Spark的官方文档中关于并行度的介绍有一段介绍：

Clusters will not be fully utilized unless you set the level of parallelism for each operation high enough. Spark automatically sets the number of “map” tasks to run on each file according to its size (though you can control it through optional parameters to SparkContext.textFile, etc), and for distributed “reduce” operations, such as groupByKey and reduceByKey, it uses the largest parent RDD’s number of partitions. You can pass the level of parallelism as a second argument (see the spark.PairRDDFunctions documentation), or set the config property spark.default.parallelism to change the default. In general, we recommend 2-3 tasks per CPU core in your cluster.

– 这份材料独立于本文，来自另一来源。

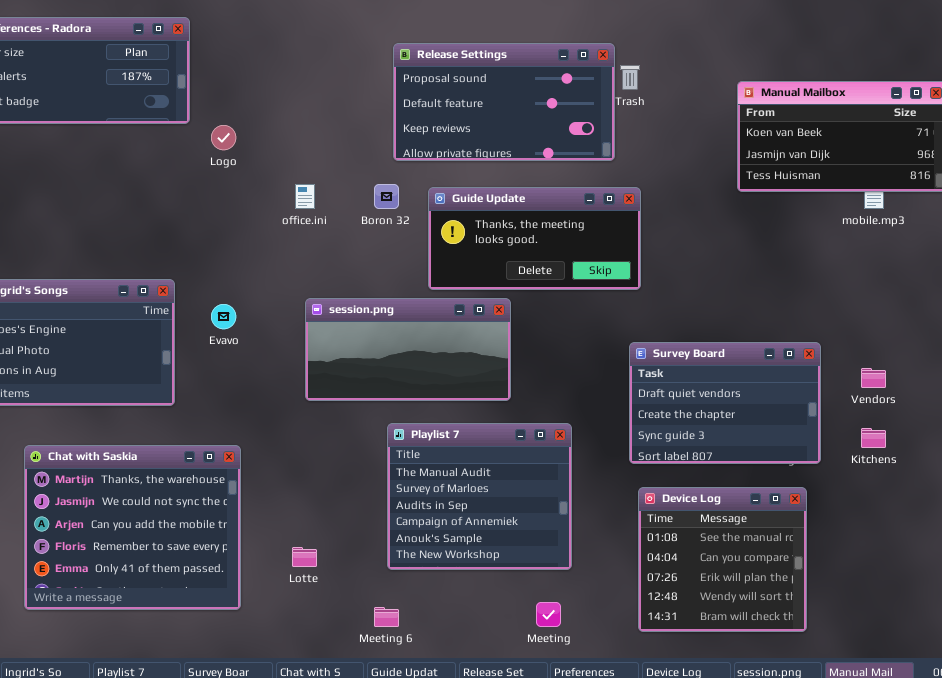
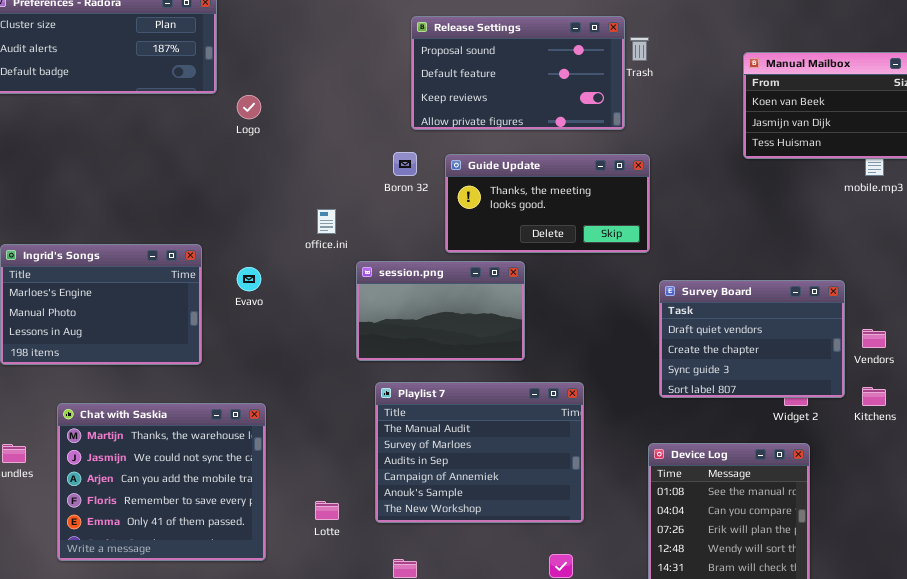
office.ini: [295,184,315,209] -> [317,209,336,234], moved
session.png: [305,298,511,401] -> [356,261,525,361], resized
Survey Board: [629,342,821,464] -> [659,280,845,398], moved
Playlist 7: [387,423,572,570] -> [375,382,584,523], resized

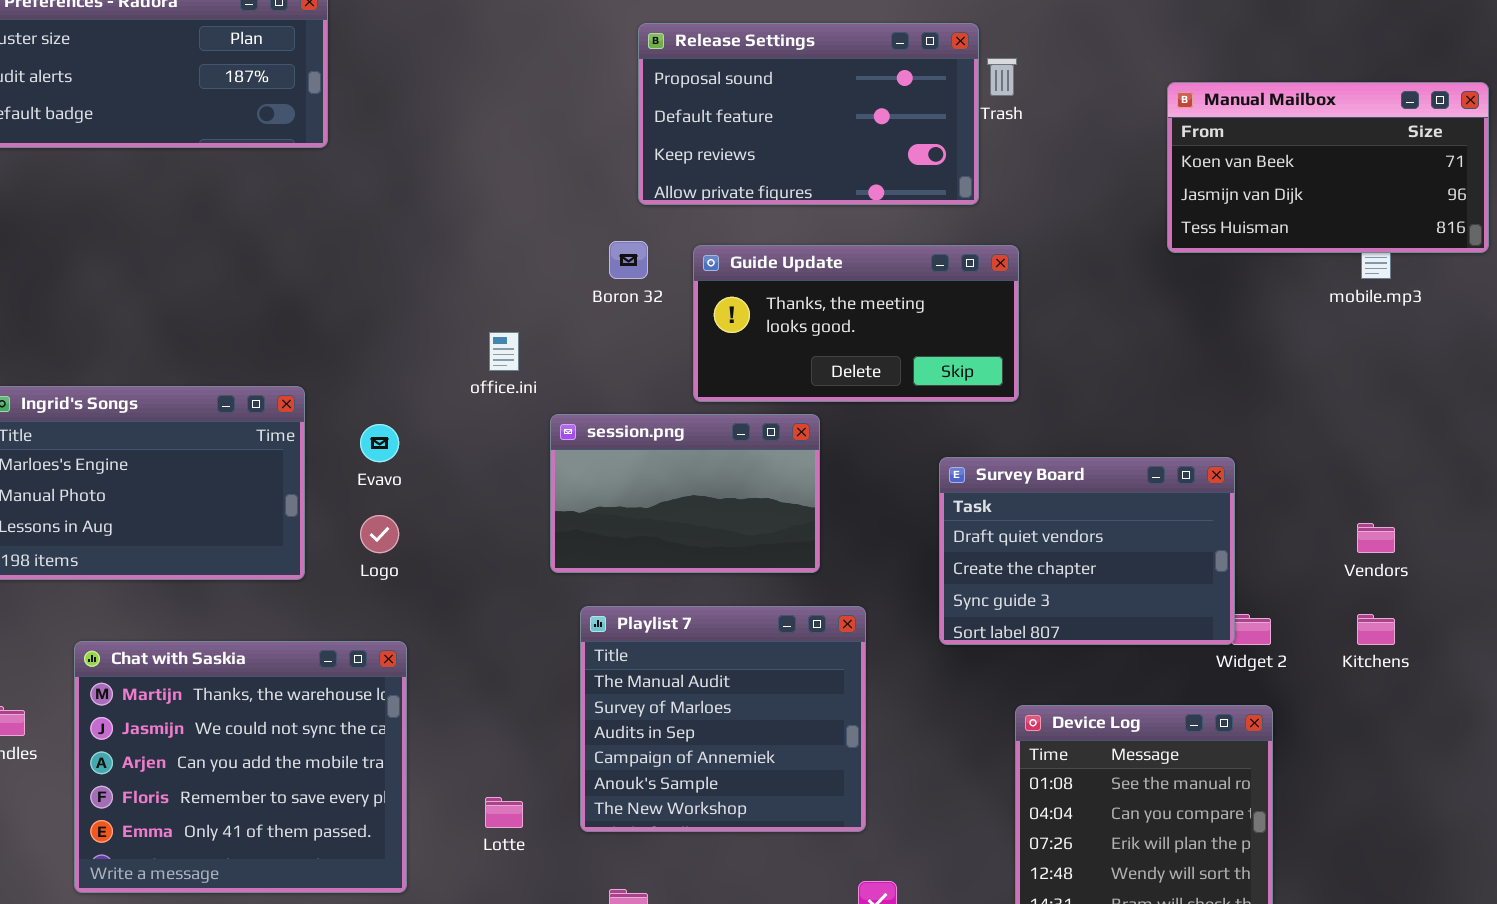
Logo: [237,95,261,119] -> [360,515,399,553], moved
Survey Board: [659,280,845,398] -> [939,457,1235,645], moved
Playlist 7: [375,382,584,523] -> [580,606,866,832], resized

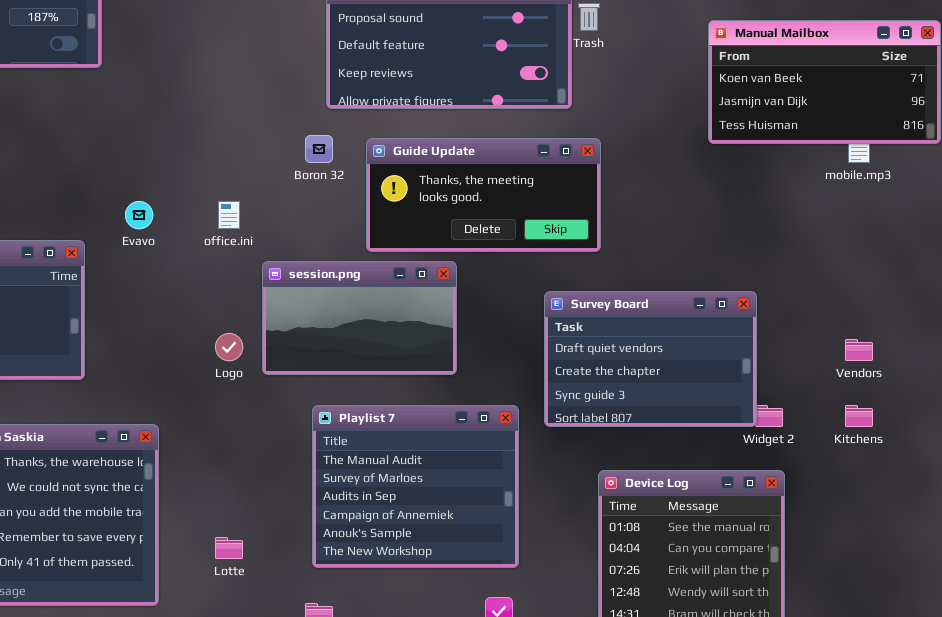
Evavo: [360,424,399,462] -> [125,201,153,229], moved
Logo: [360,515,399,553] -> [215,333,243,361], moved
Playlist 7: [580,606,866,832] -> [312,405,519,568], moved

翻译下：如果你的操作的并行度不够高的话，集群的资源就不能被充分利用。Spark会根据文件的大小自动的设置每个文件上的map task的数量。当然你可以通过一些可选的参数来控制（比如 SparkContext.textFile）。对于分布式的reduce操作，比如 groupByKey和reduceByKey，使用的是最大的父RDD的分区数作为并行度。你可以通过第二个参数传入并行度，或者设置spark.default.parallelism，一般情况下，我们对于每个cpu的core建议分配2-3个task。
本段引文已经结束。